-- Begin Provided entries --

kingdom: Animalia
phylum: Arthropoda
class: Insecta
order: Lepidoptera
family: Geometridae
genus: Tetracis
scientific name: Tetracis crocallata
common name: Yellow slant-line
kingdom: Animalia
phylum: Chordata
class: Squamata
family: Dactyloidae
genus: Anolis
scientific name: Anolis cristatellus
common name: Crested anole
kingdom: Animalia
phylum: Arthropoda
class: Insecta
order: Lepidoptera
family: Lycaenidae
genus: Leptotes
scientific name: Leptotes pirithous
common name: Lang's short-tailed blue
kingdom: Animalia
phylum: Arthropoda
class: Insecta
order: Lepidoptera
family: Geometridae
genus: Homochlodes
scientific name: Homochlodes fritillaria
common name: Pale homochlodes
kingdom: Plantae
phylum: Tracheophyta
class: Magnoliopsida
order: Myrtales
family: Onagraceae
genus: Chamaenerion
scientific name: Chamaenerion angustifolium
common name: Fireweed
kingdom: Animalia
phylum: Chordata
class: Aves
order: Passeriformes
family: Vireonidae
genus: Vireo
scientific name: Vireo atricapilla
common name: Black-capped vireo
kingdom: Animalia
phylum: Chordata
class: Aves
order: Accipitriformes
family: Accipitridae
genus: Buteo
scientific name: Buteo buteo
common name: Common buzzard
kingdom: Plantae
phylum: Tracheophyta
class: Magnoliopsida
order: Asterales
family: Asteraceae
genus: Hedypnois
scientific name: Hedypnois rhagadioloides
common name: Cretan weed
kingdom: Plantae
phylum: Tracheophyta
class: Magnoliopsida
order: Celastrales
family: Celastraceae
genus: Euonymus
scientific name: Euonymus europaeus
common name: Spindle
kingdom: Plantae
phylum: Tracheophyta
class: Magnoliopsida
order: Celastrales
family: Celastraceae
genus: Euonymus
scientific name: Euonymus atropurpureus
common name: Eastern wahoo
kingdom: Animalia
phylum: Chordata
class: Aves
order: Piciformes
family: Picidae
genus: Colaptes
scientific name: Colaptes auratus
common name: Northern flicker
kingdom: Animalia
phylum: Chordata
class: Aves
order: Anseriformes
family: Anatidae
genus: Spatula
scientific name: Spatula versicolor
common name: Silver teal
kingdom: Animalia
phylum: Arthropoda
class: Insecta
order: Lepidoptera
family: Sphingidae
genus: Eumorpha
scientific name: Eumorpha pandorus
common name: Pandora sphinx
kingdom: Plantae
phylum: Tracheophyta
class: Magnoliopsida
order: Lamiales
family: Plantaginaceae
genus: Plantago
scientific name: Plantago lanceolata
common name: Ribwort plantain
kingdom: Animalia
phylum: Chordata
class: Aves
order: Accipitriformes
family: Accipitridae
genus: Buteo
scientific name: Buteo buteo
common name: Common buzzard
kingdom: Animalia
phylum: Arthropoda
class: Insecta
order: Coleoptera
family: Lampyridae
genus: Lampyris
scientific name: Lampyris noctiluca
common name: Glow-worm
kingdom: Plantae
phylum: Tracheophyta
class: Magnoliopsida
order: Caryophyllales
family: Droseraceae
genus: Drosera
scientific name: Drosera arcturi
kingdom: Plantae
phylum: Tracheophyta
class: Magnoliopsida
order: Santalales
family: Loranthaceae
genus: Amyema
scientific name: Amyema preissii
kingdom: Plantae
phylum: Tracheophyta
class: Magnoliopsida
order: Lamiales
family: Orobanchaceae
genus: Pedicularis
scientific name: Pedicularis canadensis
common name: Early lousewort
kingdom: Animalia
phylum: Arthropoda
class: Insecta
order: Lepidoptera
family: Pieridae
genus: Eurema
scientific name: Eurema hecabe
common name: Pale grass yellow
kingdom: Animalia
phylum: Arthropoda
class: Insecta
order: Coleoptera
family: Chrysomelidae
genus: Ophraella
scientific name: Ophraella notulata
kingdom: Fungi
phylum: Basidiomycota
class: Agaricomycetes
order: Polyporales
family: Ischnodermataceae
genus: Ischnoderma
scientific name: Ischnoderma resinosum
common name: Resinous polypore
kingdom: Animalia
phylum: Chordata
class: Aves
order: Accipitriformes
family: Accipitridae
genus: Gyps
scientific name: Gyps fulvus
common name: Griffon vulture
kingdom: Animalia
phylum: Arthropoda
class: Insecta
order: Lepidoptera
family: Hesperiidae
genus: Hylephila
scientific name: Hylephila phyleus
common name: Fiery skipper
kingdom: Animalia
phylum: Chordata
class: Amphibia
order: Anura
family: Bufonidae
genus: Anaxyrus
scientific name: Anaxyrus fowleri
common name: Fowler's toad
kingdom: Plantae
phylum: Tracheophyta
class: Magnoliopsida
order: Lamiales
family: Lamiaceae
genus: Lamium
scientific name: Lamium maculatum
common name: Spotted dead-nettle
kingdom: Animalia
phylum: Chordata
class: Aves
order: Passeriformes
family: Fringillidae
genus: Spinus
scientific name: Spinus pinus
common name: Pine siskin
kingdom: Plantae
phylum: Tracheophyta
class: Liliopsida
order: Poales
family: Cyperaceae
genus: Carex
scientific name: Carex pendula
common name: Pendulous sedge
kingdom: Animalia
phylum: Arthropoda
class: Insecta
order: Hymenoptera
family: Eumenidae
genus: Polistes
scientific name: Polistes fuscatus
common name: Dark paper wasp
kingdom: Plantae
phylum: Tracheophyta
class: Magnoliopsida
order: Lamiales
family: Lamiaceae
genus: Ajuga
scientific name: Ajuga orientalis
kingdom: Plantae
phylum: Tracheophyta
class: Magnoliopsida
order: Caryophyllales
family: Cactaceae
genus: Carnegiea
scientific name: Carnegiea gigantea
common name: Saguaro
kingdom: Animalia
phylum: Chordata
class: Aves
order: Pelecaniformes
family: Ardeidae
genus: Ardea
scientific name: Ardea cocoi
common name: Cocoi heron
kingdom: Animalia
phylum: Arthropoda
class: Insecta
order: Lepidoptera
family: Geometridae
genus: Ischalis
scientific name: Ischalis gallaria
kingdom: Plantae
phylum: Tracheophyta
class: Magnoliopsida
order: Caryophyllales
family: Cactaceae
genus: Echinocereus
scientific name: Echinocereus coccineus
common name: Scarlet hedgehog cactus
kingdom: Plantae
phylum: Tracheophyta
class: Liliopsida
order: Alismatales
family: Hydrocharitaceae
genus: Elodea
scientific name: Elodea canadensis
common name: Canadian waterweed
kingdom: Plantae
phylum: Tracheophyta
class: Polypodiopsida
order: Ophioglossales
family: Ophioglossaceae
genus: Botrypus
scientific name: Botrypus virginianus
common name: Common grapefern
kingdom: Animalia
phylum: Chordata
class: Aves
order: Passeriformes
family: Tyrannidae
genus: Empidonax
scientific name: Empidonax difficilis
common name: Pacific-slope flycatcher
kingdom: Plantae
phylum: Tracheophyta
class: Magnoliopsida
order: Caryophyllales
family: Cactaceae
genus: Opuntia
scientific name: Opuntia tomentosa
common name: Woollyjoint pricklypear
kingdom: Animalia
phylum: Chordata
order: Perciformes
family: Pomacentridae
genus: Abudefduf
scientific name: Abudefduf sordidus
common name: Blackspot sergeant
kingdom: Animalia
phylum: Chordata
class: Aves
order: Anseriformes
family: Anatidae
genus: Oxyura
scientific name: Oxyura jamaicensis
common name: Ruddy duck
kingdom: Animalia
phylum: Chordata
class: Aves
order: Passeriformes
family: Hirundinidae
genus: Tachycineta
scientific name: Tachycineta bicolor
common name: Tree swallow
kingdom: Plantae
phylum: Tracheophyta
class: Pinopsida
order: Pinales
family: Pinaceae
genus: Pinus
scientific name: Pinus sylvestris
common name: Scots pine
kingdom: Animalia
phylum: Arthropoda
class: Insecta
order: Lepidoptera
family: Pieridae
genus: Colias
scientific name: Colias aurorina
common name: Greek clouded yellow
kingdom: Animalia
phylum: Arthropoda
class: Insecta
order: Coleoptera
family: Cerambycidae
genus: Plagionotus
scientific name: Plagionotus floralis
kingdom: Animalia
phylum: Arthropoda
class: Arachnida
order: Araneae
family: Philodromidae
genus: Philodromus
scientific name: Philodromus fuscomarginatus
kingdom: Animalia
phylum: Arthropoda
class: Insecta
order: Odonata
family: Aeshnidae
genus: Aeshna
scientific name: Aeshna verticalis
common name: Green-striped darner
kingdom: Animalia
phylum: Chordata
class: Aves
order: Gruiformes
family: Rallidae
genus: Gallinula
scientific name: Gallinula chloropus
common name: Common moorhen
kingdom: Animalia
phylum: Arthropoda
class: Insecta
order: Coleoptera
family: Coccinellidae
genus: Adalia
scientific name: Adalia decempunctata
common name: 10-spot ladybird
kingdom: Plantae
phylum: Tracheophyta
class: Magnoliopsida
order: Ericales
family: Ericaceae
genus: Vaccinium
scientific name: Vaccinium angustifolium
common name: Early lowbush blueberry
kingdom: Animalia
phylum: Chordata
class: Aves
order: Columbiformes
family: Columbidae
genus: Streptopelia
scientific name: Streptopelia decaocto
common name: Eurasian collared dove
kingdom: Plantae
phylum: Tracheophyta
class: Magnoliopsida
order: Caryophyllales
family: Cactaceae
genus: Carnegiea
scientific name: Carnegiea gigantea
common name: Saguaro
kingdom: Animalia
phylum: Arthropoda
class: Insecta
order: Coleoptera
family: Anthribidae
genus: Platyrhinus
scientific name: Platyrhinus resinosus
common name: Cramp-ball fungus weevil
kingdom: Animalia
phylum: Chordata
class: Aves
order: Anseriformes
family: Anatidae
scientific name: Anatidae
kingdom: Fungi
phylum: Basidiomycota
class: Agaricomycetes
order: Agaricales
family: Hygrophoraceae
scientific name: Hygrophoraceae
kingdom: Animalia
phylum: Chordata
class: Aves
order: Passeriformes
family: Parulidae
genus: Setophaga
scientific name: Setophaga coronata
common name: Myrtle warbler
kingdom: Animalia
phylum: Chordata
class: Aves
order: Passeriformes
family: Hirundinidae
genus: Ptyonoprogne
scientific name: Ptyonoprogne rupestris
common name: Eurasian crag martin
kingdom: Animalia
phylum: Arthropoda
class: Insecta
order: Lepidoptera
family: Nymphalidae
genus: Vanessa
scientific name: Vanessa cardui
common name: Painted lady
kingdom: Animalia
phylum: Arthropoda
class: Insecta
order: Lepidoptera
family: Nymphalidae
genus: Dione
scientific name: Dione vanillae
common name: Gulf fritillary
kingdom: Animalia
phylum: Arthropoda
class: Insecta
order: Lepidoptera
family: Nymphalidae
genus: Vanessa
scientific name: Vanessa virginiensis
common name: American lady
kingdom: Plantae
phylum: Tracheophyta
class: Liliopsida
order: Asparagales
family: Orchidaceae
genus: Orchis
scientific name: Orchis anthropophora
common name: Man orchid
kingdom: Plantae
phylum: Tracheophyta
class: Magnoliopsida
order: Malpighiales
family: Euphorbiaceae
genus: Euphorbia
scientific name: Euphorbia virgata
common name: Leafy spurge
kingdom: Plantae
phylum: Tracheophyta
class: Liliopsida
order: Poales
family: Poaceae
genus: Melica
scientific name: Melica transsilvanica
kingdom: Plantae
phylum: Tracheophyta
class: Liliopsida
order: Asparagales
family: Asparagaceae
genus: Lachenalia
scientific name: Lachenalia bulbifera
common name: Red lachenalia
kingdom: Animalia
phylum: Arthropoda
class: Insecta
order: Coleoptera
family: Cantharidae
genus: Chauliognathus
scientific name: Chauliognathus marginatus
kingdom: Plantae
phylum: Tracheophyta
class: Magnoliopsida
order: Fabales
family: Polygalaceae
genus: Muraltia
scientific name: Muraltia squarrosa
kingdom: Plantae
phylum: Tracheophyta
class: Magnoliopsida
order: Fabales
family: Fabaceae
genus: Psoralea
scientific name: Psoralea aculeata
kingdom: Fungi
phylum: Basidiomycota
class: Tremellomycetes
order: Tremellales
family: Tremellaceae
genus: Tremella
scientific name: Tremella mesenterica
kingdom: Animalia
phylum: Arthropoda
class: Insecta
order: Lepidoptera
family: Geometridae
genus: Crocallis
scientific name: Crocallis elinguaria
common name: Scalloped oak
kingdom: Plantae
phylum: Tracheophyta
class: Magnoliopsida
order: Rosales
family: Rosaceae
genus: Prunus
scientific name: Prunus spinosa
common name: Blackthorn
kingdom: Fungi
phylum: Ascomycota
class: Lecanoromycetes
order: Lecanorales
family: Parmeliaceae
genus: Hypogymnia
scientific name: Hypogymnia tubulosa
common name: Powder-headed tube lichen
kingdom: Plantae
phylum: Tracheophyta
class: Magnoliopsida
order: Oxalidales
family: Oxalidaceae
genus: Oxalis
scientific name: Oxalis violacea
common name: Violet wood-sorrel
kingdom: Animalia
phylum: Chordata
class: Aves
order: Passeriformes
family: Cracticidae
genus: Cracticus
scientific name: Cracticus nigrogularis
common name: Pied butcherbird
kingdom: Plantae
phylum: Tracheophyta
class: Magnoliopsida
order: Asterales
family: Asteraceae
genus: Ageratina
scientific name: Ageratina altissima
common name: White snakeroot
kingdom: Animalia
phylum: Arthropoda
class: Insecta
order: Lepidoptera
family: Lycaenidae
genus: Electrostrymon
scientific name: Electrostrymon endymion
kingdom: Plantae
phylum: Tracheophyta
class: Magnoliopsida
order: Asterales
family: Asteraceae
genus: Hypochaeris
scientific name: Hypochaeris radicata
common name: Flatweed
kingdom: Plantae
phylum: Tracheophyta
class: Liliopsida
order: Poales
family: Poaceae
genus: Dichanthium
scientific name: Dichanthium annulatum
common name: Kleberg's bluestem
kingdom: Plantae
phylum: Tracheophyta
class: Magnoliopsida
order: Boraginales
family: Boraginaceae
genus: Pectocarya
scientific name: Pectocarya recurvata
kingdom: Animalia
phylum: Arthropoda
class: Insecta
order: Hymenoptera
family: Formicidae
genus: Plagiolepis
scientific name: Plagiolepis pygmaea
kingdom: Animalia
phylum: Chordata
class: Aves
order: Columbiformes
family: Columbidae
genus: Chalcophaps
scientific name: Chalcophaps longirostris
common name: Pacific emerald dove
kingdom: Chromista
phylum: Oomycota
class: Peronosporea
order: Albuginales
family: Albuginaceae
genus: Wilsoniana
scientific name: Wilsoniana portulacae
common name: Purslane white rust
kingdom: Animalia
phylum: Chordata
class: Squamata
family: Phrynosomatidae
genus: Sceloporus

-- End Provided entries --

Goal of the exercise
Change "common name" to "vernacular name" in the data from its first line through the line containing "genus: Homochlodes", and return those lines with nothing else altered.

Expected answer
kingdom: Animalia
phylum: Arthropoda
class: Insecta
order: Lepidoptera
family: Geometridae
genus: Tetracis
scientific name: Tetracis crocallata
vernacular name: Yellow slant-line
kingdom: Animalia
phylum: Chordata
class: Squamata
family: Dactyloidae
genus: Anolis
scientific name: Anolis cristatellus
vernacular name: Crested anole
kingdom: Animalia
phylum: Arthropoda
class: Insecta
order: Lepidoptera
family: Lycaenidae
genus: Leptotes
scientific name: Leptotes pirithous
vernacular name: Lang's short-tailed blue
kingdom: Animalia
phylum: Arthropoda
class: Insecta
order: Lepidoptera
family: Geometridae
genus: Homochlodes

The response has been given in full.